### SOURCE EXCERPT ###

For marketing attribution, most enterprise needs fall within five archetypal scenarios:
- Marketing mix modeling.
- Multi-touch attribution.
- TV attribution.
- B2B attribution.
- Omnichannel attribution.
Almost every one of those ten vendors will claim they can handle all of these scenarios. In reality, though, we have found that most vendors are good at only one or two of the above.
In addition, several strategic factors about vendors are equally, if not more, important than the product itself. These include channels and vendor professional services, their strategy, what’s on the roadmap, technical support, etc.
As an example, Product X has all the features that you require, but it doesn’t provide any professional services in your geography. Does it even make sense to have it on your shortlist? Perhaps so, but you should understand the implications.
Let’s then look at how these factors come into play using two examples.
Case 1: An FMCG firm
This hypothetical fast-moving consumer goods (FMCG) firm wants to address the following two scenarios. They think both these scenarios are equally important to them:
- TV attribution.
- Multi-touch attribution (MTA).
They have also listed the following strategic factors important (all equally important) to them:
- Channel professional services.
- Community strength.
- Customer support.
- Technical modernity.
- Value for money.
- Vendor professional services.
- Viability and stability.

###

> REQUESTS
**a)** From the marketing attribution text, extract everything from "As an example, Product" down to "Viability and stability.".
**b)** In the records, swap "collectors" for "collected by" in everything from the first line down to the line containing "country: Australia". Give only those lines, with nothing else changed.
The marketing attribution text and the records are unrelated to each other.

### THE INPUT ###

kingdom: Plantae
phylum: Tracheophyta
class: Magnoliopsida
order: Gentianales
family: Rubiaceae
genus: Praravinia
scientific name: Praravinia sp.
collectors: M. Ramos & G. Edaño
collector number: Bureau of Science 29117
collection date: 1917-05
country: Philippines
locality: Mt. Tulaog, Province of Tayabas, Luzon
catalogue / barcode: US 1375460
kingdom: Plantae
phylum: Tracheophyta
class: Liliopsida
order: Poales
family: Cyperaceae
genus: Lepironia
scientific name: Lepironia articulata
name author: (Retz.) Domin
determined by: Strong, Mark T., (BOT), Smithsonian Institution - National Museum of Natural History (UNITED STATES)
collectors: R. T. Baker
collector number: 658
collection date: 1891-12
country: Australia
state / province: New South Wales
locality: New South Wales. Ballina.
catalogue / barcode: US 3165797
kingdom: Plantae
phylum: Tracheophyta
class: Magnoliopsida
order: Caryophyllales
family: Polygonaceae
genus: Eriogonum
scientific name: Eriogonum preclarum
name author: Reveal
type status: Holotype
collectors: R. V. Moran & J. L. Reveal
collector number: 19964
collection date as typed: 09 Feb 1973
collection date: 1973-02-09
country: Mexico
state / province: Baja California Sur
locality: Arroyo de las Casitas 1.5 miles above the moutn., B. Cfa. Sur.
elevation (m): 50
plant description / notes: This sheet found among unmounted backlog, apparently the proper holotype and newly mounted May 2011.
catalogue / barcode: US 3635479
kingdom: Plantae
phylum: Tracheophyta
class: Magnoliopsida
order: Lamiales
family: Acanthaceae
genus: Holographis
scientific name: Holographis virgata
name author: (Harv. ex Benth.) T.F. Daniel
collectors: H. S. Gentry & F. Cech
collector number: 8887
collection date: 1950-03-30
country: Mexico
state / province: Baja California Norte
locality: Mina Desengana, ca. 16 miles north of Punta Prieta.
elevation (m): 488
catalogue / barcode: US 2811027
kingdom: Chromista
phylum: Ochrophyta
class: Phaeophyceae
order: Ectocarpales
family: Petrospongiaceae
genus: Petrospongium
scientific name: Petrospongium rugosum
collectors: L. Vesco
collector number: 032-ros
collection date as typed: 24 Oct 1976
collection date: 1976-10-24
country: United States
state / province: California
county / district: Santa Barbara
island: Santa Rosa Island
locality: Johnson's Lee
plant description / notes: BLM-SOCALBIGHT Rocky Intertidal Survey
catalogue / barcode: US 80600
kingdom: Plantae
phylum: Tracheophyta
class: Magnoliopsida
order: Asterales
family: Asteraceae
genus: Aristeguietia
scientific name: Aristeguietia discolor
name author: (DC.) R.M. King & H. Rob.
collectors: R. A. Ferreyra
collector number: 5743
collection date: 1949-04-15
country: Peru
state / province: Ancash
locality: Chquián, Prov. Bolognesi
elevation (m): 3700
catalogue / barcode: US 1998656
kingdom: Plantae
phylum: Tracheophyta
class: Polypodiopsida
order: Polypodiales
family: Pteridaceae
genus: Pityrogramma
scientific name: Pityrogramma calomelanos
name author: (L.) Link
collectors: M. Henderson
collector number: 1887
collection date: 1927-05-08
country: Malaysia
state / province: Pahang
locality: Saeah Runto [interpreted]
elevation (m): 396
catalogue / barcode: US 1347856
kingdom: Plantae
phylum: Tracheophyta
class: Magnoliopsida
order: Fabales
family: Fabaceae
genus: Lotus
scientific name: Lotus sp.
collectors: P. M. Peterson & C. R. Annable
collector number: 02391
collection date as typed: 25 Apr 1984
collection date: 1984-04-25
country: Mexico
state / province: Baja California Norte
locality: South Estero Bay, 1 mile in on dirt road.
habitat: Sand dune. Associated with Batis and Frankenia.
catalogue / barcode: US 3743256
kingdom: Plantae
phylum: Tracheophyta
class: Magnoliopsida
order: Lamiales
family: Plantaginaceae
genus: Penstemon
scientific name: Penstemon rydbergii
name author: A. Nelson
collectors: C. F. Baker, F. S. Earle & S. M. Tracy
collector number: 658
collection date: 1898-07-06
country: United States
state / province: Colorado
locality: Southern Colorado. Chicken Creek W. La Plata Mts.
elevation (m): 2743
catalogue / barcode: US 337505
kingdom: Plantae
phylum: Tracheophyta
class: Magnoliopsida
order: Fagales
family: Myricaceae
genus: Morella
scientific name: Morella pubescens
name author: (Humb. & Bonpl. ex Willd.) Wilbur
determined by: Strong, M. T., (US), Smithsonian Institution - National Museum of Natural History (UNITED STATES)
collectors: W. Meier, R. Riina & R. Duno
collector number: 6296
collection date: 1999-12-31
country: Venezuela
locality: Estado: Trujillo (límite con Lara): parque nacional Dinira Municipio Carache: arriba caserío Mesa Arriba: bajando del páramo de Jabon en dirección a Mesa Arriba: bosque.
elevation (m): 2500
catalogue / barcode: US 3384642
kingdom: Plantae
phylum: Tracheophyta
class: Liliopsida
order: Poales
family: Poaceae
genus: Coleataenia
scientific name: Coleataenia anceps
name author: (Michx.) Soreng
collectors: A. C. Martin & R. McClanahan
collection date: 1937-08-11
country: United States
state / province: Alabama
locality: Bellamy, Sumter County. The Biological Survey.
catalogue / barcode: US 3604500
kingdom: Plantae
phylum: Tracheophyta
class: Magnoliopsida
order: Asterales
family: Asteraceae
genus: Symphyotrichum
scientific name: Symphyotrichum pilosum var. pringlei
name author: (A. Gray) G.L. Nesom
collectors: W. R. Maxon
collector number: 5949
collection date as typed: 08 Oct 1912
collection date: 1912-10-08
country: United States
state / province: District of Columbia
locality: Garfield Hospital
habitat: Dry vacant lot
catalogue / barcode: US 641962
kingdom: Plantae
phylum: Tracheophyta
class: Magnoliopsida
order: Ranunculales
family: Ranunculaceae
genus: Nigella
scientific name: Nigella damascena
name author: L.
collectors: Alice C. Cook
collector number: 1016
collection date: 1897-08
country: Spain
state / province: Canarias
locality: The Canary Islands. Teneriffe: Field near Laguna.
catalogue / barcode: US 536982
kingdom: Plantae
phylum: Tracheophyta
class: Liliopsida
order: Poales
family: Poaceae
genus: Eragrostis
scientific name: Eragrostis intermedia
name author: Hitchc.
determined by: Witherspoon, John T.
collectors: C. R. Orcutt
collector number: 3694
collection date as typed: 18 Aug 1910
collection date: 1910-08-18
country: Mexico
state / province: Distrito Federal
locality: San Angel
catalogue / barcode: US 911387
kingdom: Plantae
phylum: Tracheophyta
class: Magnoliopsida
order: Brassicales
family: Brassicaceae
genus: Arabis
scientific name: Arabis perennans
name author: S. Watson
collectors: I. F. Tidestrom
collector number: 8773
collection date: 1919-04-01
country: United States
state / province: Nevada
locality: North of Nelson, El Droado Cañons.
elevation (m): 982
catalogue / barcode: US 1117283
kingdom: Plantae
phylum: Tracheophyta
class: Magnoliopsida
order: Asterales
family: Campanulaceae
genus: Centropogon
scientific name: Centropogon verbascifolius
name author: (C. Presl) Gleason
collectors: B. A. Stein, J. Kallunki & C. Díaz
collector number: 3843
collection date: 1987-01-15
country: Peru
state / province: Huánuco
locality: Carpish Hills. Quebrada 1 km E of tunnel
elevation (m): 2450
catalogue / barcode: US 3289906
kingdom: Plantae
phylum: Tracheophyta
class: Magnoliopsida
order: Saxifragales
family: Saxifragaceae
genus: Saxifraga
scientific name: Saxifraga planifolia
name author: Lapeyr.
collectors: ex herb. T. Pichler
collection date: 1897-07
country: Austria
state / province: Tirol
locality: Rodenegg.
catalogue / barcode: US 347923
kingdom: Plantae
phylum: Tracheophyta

###

> THE RESULTS
**a)**
As an example, Product X has all the features that you require, but it doesn’t provide any professional services in your geography. Does it even make sense to have it on your shortlist? Perhaps so, but you should understand the implications.
Let’s then look at how these factors come into play using two examples.
Case 1: An FMCG firm
This hypothetical fast-moving consumer goods (FMCG) firm wants to address the following two scenarios. They think both these scenarios are equally important to them:
- TV attribution.
- Multi-touch attribution (MTA).
They have also listed the following strategic factors important (all equally important) to them:
- Channel professional services.
- Community strength.
- Customer support.
- Technical modernity.
- Value for money.
- Vendor professional services.
- Viability and stability.

**b)**
kingdom: Plantae
phylum: Tracheophyta
class: Magnoliopsida
order: Gentianales
family: Rubiaceae
genus: Praravinia
scientific name: Praravinia sp.
collected by: M. Ramos & G. Edaño
collector number: Bureau of Science 29117
collection date: 1917-05
country: Philippines
locality: Mt. Tulaog, Province of Tayabas, Luzon
catalogue / barcode: US 1375460
kingdom: Plantae
phylum: Tracheophyta
class: Liliopsida
order: Poales
family: Cyperaceae
genus: Lepironia
scientific name: Lepironia articulata
name author: (Retz.) Domin
determined by: Strong, Mark T., (BOT), Smithsonian Institution - National Museum of Natural History (UNITED STATES)
collected by: R. T. Baker
collector number: 658
collection date: 1891-12
country: Australia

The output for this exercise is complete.